Master of Arms makes AR-15s and parts for them, some of which are actually 3D printed and then finished off with traditional manufacturing processes. They are using laser sintering to make parts out of titanium. They have an interesting muzzle brake design called the Duckpuppy that looks a little... strange.
The Duckpuppy is sold as a long muzzle brake in two different versions. One is a direct-thread and the other is set up for a quick disconnect (QD) attachment utilized with the MOA Sawbrake.
I was unable to find their MOA Sawbrake but I did find their Cyodemus brake which looks to have external threads for a QD attachment of a muzzle device.
Is The Duckpuppy Legal?
Technically, there may be a legality question for the Duckpuppy. If you recall, a few years ago Sig Sauer attempted to get a monocore “muzzle brake” approved by the ATF. Unfortunately Sig Sauer was denied approval after a legal appeal and the ATF categorized it as a suppressor.
Looking at the Duckpuppy, it shares characteristics of a monocore baffle system for a suppressor. Take a close look at the design below and the QD version above. There is a lip or flange at the back of the muzzle brake. Looking along the body there are ringed sections that look to be the same diameter as the back and front portion. It would not be very difficult to slide a tube over this muzzle brake.
From the photo above, the Duckpuppy looks like it could be 2 inches in diameter. I based this off the hole at the muzzle end of the muzzle brake. If that is for 5.56, then it is probably 0.3″ in diameter.
3D Printing, Is it the Wave of the future?

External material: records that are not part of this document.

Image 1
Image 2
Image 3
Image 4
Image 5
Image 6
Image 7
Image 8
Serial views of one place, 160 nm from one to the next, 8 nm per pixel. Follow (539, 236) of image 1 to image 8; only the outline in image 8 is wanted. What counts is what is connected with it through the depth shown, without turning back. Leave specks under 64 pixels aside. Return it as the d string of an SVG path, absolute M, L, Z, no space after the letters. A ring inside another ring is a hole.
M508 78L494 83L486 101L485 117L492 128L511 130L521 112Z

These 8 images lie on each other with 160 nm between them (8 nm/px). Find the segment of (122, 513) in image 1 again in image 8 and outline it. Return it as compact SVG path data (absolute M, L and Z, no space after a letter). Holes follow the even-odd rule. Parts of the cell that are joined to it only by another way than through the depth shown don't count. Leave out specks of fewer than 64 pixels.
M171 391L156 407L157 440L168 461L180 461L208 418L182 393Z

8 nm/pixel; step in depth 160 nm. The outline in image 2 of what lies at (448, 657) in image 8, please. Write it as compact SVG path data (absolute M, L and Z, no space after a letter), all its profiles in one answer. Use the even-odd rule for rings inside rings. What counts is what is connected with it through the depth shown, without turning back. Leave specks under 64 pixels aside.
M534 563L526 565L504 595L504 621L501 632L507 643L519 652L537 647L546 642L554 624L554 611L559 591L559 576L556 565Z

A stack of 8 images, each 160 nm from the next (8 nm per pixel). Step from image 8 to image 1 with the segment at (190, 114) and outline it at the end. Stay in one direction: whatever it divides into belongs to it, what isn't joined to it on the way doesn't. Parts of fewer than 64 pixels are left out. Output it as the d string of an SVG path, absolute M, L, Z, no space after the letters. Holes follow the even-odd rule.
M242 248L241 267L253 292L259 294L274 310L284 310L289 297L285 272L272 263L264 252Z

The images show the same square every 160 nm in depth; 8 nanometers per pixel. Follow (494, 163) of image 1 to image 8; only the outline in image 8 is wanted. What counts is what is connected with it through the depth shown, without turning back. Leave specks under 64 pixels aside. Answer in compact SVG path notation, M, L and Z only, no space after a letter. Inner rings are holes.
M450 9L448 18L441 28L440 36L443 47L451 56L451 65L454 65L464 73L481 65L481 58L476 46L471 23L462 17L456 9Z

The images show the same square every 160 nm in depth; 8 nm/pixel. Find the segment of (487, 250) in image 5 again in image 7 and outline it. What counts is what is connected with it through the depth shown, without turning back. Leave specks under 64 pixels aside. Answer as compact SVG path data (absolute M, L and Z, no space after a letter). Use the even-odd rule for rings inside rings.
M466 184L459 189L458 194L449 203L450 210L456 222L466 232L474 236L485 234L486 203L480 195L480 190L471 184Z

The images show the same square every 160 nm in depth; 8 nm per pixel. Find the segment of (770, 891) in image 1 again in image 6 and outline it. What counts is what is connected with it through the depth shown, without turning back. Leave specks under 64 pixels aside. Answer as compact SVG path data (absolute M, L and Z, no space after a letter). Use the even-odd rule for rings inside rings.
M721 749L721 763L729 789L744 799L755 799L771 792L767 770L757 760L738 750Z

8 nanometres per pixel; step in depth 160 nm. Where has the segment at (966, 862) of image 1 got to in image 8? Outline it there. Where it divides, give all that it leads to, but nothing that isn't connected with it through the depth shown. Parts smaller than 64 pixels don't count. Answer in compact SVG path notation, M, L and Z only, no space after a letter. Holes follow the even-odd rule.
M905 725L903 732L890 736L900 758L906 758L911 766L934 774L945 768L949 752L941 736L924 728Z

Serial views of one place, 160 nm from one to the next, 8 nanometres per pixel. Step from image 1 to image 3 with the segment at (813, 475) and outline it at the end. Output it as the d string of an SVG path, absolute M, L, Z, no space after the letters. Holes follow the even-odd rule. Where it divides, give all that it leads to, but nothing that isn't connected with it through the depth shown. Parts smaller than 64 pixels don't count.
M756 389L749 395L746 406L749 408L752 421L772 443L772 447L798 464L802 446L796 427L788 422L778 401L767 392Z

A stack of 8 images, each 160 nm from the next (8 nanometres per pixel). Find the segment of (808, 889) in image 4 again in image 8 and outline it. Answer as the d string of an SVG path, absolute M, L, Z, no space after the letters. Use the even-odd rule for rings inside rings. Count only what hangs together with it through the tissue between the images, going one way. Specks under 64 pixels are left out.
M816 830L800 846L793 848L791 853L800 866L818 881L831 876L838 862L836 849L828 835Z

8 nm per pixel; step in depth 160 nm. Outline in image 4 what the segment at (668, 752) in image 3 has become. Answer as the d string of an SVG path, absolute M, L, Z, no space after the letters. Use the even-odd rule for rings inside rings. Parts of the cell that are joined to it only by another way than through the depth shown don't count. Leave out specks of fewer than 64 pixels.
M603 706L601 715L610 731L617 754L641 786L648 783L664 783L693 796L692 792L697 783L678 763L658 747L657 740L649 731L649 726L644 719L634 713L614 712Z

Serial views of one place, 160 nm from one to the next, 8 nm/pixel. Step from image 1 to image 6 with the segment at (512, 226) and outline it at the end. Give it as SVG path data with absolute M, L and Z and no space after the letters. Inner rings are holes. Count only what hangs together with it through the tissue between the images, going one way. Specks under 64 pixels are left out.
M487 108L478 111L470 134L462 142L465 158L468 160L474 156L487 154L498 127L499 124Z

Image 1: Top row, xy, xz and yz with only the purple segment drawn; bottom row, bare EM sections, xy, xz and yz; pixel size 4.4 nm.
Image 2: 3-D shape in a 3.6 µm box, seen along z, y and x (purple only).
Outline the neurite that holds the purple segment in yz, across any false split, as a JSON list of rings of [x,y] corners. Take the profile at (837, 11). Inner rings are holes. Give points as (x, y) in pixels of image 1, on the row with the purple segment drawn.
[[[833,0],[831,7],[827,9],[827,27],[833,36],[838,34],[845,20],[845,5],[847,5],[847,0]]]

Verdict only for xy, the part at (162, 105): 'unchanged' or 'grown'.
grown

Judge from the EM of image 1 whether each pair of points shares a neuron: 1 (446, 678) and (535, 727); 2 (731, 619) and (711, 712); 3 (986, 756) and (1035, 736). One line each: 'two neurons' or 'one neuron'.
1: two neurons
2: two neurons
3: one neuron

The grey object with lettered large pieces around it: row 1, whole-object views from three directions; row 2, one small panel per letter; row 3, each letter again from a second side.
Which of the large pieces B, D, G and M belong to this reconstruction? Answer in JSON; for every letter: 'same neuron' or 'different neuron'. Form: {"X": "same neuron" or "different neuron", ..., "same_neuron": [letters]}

If you recall, Daniel Defense made a 3D printed suppressor called the Wave. I questioned the use of 3D printing since the Wave is a traditional suppressor design. 3D printing was not cheaper nor faster than conventional manufacturing processes. But looking at the Duck Puppy, I do see the value of 3D printing. In this example, the Duck Puppy would be rather difficult machine. Here is where 3D printing shines. You can create shapes and geometries that are physically impossible for traditional manufacturing. You could make complicated channels for gasses to escape and divert away from the bore of the suppressor. I do wonder what the rough texture does to the gasses. If you think of cars, usually a port and polish is done to improve air flow and increase performance.
At face value the Duckpuppy does not seem like a traditional muzzle brake. Muzzle brakes typically redirect gasses to mitigate recoil and muzzle climb. While we only see the Duckpuppy in a 3/4 view, I think there are ports all around the muzzle brake. If that is the case I do not think this will be a very effective muzzle brake for the purposes of controlling the gun.
Right now the Duckpuppy direct thread is retailing for only $375 while the Breach version is a bit more at $725. $375 is actually not that expensive for a muzzle brake when you consider other muzzle brakes like the KAC Triple Tap typically retails for over $400.